● **Exercise set**
- a) Output the part of the opinion passage on China from "Monday, July 18, 2016" to "business as usual." without changing a word.
- b) In the opinion passage on China, condense the paragraph beginning "In the decadent West, however," into a shorter version that keeps its main points.
- c) Write the next part of the opinion passage on China, picking up after its final sentence.

The attempted coup in Turkey was doubtless concerning to Beijing: it's just the kind of usurpation of centralized authoritarian power that China and Russia automatically associate with Western or Western-sycophant meddling, so its rapid crushing by Ankara and massive wave of reprisals are as reassuring to Moscow and Beijing as it's troubling to Washington and Brussels.

The ongoing crisis also offers yet another vindication of the communist party's view that multi-party democracy simply isn't worth the trouble and risk - definitely not now and not yet. Ironically, the very suggestion that Erdogan staged the coup himself to consolidate power has done more than anything to expose his enemies both domestic and international who in fact do want him eliminated - including by violence if necessary. Indeed, it's difficult to see in the current situation how a country as complex and diverse as Turkey can be held intact except by such a sheer force of personality.

In the decadent West, however, the delicate balance between freedom and security has been taken for granted for decades, and now that it's cracking even a little, it's driving more than a few folks on both ends of the political spectrum nuts. Of course, we have a buffer of general prosperity and plenty that the non-Western world doesn't have, ensuring that our strife remains psychological except in the scattered (if even more frequent) bursts of physical unrest.

That's not to understate the genuine risk of overreach in a conservative regime or society's reactionary retrenchment: it's always contingent upon the leadership of such countries to forcefully lock down the immediate systemic threat only so such coercion can be relaxed - in careful and deliberate stages - as soon as possible.

That's what "crossing the river by feeling the stones" is all about: this brutally simple, common-sense approach that China has taken in nearly four decades of reform and opening will only continue to garner respect and practical interest as the post-post cold war world earnestly seeks a rectified path now that unbridled neoliberalism has reached its logical dead end.

Monday, July 18, 2016

China joins US in flouting international law

In the week since The Hague ruled against China in a long-awaited arbitration case on the territorial dispute with the Philippines in the South China Sea, virtually no facts have changed on the ground. As Beijing has announced another round of military exercises in the area - a day after buzzing a nuclear-capable H-6 bomber past the key islet in the case, Scarborough Shoal (itself after again turning away Filipino fishing boats from adjacent waters) - it looks like business as usual.

● **Extracted records**

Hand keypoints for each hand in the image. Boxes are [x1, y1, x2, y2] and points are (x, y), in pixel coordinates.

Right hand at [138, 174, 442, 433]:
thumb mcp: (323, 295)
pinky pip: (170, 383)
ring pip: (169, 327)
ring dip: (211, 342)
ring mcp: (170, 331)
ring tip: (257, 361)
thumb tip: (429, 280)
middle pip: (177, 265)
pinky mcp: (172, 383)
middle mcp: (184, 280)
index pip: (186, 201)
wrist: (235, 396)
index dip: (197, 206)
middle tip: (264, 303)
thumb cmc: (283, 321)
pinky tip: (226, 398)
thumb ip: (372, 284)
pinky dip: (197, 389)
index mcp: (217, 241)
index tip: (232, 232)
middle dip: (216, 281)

* * *

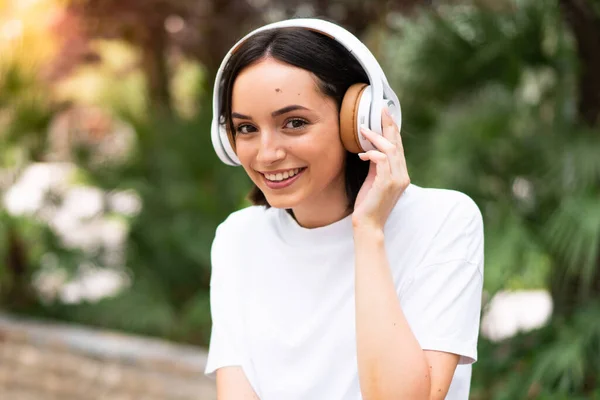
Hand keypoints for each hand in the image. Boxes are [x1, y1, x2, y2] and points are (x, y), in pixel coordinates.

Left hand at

...

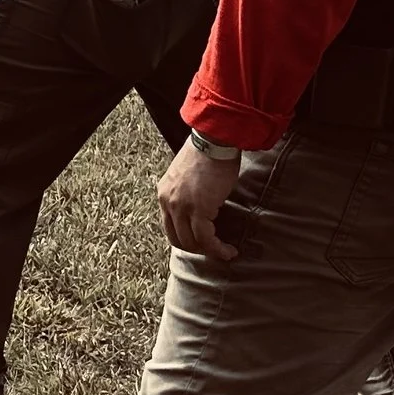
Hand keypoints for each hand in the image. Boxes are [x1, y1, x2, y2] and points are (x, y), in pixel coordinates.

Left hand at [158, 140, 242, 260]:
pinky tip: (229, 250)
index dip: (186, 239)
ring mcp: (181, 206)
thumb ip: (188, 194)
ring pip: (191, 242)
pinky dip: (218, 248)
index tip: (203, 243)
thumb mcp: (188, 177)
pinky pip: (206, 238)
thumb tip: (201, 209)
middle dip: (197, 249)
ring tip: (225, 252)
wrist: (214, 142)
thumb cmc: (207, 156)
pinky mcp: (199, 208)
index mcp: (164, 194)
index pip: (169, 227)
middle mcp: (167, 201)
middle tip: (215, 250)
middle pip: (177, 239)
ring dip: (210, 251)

● **Answers to the exercises**
- a)
Monday, July 18, 2016

China joins US in flouting international law

In the week since The Hague ruled against China in a long-awaited arbitration case on the territorial dispute with the Philippines in the South China Sea, virtually no facts have changed on the ground. As Beijing has announced another round of military exercises in the area - a day after buzzing a nuclear-capable H-6 bomber past the key islet in the case, Scarborough Shoal (itself after again turning away Filipino fishing boats from adjacent waters) - it looks like business as usual.

- b) The West has long taken the balance between freedom and security for granted, and now that it is cracking slightly, many people at both ends of the political spectrum are unsettled. Western prosperity, which the non-Western world lacks, keeps this strife mostly psychological, apart from scattered but increasingly frequent bursts of physical unrest.

- c)
China-bashers the world over, but especially neocon imperialists here in the US, are likely to be beside themselves in the coming weeks and months, as the legal ruling recedes into the background and fades into virtual irrelevance. Any bilateral negotiations between Beijing and Manila concerning the actual situation within the latter's exclusive economic zone (EEZ) are likely to be conducted in strict secrecy, even as a continuous parade of PLAN and US Navy exercises and "freedom of navigation" patrols, respectively, rolls on by around the artificial Chinese islets.

In the end, probably the biggest achievement of the Philippines' arbitration case - doubtless inspired (at least in the minds of some) by a belief that Washington would come to its old ally's defense if push came to shove - will be a reaffirmation of an age-old truth: so-called "rule of law" has never not been, in reality, a naked "rule of the gun" (or "rule of the sword").

Laws and regulations are utterly meaningless without the means to enforce them: in the real world we inhabit, "moral" victory just doesn't cut it - no imperfect human individual or society can presume to enjoy any authority whatsoever to enforce the morality of another sovereign human individual or society. It would be one thing if the Philippines - not to mention the US - were perfectly content with the symbolic ruling and dispassionately refrained from expecting it to impact the situation on the ground; at least some elements of the Manila and Washington establishments, however, were most definitely hoping for a good deal more. Well, welcome to the real world.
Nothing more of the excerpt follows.